Once you’ve run a scan, you’ll need to make sure that you’ve done everything needed to eradicate the threat. Many scanning tools will generate reports that give you information on how to deal with infected files, so following these instructions is a good way to make sure that you implement the necessary changes to protect your system.
Perform a network virus scan to protect important endpoints
While antivirus solutions can’t protect you against every online threat they play an important part in securing your endpoints against some of the most common threats online. Network scanning is a simple way to minimize your exposure to online threats.

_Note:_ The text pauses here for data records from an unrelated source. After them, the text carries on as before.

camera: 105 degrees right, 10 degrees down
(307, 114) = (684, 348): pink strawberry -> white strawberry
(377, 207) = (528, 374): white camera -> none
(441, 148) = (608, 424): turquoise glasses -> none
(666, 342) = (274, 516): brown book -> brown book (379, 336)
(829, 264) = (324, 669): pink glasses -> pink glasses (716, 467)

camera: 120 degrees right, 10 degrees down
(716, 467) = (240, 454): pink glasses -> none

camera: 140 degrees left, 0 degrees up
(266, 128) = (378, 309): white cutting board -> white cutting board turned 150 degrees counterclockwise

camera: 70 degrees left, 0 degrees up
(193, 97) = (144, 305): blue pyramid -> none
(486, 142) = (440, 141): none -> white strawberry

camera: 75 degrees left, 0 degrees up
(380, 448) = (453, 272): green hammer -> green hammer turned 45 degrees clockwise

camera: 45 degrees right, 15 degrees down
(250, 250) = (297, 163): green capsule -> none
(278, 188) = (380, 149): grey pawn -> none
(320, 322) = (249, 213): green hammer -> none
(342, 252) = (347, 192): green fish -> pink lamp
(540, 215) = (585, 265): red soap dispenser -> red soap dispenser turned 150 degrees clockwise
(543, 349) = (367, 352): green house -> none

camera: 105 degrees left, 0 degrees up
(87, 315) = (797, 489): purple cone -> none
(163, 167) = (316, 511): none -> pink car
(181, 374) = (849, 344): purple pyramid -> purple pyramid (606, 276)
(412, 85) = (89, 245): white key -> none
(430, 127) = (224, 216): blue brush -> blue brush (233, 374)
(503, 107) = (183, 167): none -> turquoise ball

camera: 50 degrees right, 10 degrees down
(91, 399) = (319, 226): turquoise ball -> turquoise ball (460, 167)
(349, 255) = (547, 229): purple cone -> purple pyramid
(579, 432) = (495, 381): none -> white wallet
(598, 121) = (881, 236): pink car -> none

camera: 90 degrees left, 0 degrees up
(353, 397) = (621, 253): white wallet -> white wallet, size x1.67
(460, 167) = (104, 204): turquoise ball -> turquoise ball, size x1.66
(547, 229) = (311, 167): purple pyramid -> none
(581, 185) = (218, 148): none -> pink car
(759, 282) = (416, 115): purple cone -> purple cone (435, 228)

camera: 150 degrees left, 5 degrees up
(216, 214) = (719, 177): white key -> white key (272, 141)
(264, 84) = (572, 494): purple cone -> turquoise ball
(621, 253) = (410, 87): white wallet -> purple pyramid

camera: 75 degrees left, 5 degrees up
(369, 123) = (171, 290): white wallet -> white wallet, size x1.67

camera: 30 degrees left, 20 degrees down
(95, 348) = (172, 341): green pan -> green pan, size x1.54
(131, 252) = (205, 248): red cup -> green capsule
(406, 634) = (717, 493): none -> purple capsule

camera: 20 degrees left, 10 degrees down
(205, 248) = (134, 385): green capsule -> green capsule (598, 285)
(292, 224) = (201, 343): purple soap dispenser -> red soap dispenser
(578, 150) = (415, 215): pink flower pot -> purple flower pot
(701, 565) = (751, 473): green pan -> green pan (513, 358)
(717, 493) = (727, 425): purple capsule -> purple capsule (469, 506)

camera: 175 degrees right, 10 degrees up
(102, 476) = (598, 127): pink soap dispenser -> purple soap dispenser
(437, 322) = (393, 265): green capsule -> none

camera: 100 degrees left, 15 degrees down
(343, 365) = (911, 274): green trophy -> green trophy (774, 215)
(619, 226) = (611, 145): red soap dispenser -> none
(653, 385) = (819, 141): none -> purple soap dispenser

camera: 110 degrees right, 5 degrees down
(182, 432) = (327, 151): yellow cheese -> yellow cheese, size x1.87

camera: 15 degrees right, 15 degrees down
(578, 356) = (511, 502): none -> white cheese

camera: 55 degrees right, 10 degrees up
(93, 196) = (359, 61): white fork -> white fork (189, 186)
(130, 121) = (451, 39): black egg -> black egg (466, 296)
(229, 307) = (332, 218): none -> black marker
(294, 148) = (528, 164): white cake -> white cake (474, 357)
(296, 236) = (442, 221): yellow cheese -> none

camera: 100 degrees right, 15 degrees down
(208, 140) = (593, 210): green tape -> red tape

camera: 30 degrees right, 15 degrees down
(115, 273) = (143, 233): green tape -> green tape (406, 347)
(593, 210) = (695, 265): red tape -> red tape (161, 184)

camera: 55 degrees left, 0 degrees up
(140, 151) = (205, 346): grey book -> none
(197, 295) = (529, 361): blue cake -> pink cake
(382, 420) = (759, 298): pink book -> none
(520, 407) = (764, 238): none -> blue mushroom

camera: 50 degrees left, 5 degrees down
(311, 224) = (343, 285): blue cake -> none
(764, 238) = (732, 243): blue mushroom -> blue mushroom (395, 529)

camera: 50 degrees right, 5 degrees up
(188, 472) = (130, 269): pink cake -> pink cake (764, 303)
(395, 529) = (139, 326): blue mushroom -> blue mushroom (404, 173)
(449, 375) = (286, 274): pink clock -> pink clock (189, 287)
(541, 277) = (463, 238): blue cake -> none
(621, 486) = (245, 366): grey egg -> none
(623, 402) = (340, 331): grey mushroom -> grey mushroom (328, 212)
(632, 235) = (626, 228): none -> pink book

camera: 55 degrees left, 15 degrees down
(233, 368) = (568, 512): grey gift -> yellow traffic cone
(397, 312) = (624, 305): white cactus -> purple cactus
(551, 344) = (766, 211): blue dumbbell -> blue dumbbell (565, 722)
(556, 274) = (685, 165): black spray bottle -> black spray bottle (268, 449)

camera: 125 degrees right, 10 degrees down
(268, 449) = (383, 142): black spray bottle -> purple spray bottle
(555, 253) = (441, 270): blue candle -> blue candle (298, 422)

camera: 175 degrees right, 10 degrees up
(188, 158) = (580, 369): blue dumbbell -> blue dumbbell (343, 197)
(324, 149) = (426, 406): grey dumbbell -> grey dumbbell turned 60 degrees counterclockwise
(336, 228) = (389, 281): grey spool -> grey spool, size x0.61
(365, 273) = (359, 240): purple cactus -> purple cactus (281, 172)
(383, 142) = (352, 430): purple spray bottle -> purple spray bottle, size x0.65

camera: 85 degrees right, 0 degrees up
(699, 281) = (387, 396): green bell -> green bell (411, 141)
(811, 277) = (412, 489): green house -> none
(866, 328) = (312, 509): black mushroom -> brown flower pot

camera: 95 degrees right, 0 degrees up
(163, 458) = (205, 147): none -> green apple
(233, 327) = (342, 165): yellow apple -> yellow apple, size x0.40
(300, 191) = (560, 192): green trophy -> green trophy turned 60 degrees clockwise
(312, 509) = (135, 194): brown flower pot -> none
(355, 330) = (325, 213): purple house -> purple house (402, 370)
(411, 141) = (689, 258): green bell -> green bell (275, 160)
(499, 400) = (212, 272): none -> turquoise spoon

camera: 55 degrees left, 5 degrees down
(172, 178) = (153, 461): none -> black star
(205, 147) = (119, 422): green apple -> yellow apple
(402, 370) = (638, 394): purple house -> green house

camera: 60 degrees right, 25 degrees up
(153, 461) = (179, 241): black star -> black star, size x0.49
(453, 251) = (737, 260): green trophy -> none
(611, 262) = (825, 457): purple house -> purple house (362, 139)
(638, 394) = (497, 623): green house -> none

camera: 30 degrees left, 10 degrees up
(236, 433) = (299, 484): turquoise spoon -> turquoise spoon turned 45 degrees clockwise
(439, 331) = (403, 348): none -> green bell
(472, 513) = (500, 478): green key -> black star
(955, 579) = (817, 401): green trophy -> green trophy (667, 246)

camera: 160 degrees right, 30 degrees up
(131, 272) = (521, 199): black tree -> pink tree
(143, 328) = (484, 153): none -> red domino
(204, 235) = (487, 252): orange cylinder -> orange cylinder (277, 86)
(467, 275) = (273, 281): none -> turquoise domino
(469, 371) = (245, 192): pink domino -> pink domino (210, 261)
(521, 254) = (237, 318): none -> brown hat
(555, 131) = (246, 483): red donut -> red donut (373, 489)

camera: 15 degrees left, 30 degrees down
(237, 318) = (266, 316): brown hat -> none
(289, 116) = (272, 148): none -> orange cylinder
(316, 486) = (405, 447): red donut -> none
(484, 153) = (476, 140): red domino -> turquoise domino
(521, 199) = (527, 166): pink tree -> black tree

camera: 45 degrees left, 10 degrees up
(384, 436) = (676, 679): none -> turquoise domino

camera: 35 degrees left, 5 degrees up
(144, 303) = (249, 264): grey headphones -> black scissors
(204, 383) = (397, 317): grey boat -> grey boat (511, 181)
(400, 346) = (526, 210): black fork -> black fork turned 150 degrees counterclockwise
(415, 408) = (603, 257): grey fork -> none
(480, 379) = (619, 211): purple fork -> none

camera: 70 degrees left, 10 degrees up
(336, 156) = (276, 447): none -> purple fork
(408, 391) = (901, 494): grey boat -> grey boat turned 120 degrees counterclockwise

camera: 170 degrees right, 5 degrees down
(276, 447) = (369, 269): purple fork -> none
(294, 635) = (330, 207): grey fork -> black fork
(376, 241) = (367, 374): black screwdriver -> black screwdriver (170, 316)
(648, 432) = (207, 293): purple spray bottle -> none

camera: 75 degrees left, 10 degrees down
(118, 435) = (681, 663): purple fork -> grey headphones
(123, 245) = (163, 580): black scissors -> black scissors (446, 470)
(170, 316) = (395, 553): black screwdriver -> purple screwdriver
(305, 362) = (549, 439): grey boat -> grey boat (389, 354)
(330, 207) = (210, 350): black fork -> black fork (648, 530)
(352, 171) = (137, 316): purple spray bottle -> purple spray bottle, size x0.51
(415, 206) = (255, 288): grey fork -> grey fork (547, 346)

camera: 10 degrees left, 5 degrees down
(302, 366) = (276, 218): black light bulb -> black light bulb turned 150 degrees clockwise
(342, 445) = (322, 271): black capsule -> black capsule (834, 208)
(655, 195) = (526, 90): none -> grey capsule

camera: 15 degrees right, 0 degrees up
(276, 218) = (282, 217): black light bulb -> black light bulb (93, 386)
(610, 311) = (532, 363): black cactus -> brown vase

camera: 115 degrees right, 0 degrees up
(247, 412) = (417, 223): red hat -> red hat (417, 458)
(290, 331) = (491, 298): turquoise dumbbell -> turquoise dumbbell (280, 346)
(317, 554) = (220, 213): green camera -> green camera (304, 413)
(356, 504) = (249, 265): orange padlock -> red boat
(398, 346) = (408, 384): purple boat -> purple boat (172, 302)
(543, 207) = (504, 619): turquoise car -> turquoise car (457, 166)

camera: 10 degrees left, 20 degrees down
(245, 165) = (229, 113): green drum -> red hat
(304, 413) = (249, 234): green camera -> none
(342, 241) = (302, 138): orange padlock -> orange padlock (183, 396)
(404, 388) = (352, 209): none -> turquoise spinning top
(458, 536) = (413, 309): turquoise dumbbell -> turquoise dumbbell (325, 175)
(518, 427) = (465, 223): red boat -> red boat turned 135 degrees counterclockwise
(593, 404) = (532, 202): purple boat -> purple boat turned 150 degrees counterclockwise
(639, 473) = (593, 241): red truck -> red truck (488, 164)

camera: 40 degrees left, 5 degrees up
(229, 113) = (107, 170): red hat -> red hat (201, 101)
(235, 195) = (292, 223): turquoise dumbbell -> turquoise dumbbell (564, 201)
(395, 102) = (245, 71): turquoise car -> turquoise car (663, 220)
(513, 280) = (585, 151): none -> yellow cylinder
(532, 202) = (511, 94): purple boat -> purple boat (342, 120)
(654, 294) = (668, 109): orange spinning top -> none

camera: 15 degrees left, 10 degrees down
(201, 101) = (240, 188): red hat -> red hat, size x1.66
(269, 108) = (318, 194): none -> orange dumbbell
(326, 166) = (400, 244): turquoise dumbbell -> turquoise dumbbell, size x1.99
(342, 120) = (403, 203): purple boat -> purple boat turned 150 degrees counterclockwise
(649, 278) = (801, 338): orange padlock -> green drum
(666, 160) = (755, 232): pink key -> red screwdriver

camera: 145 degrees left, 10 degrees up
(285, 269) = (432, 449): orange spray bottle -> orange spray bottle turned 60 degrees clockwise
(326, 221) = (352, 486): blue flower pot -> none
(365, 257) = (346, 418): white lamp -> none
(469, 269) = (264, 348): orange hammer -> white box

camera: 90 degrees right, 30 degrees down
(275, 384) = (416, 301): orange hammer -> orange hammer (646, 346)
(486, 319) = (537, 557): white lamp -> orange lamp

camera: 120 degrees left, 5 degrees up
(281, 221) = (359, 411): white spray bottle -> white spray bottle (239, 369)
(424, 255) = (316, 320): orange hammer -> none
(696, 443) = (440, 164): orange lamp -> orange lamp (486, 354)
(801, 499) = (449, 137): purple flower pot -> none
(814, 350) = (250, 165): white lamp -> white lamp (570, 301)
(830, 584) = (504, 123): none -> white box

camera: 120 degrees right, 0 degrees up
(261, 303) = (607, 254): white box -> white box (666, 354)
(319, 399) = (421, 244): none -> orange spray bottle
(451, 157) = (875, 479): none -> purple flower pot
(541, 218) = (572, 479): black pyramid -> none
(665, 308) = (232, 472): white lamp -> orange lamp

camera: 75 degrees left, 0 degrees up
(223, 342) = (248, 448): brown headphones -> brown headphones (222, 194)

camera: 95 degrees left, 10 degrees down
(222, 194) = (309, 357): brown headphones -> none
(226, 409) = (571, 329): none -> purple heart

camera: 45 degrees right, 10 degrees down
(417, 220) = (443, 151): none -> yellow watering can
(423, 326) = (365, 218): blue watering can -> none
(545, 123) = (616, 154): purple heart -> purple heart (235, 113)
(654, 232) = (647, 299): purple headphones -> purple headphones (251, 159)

Remember to schedule regular scans to make sure that you stay up to date on security risks. Should you find that a system is compromised, cut off the internet, and quarantine the offending software so that you have time to remediate the issue. You also want to make sure that the virus isn’t hiding in your backup files before rebooting the system.
Network Virus Scan FAQs
What is a network virus?
By definition, a “network virus” is a type of fileless malware that moves from computer to computer without saving files on any device but going straight into the operating system. Without a file to scan for, these systems are very difficult to detect because they can only be spotted as network packets and running processes. However, often, when people refer to a “network virus scan” they actually mean a scan that reaches across the network to scan each connected device.
How do you scan a network for a virus?
Scanning network traffic for viruses rather than scanning each endpoint connected to the network involves examining packets that travel around the network. The best security software category for this job is a network-based intrusion detection system (NIDS). This scans packets for known contents that indicate anomalous behavior. NIDS services can spot unauthorized user activity as well as network-bound viruses.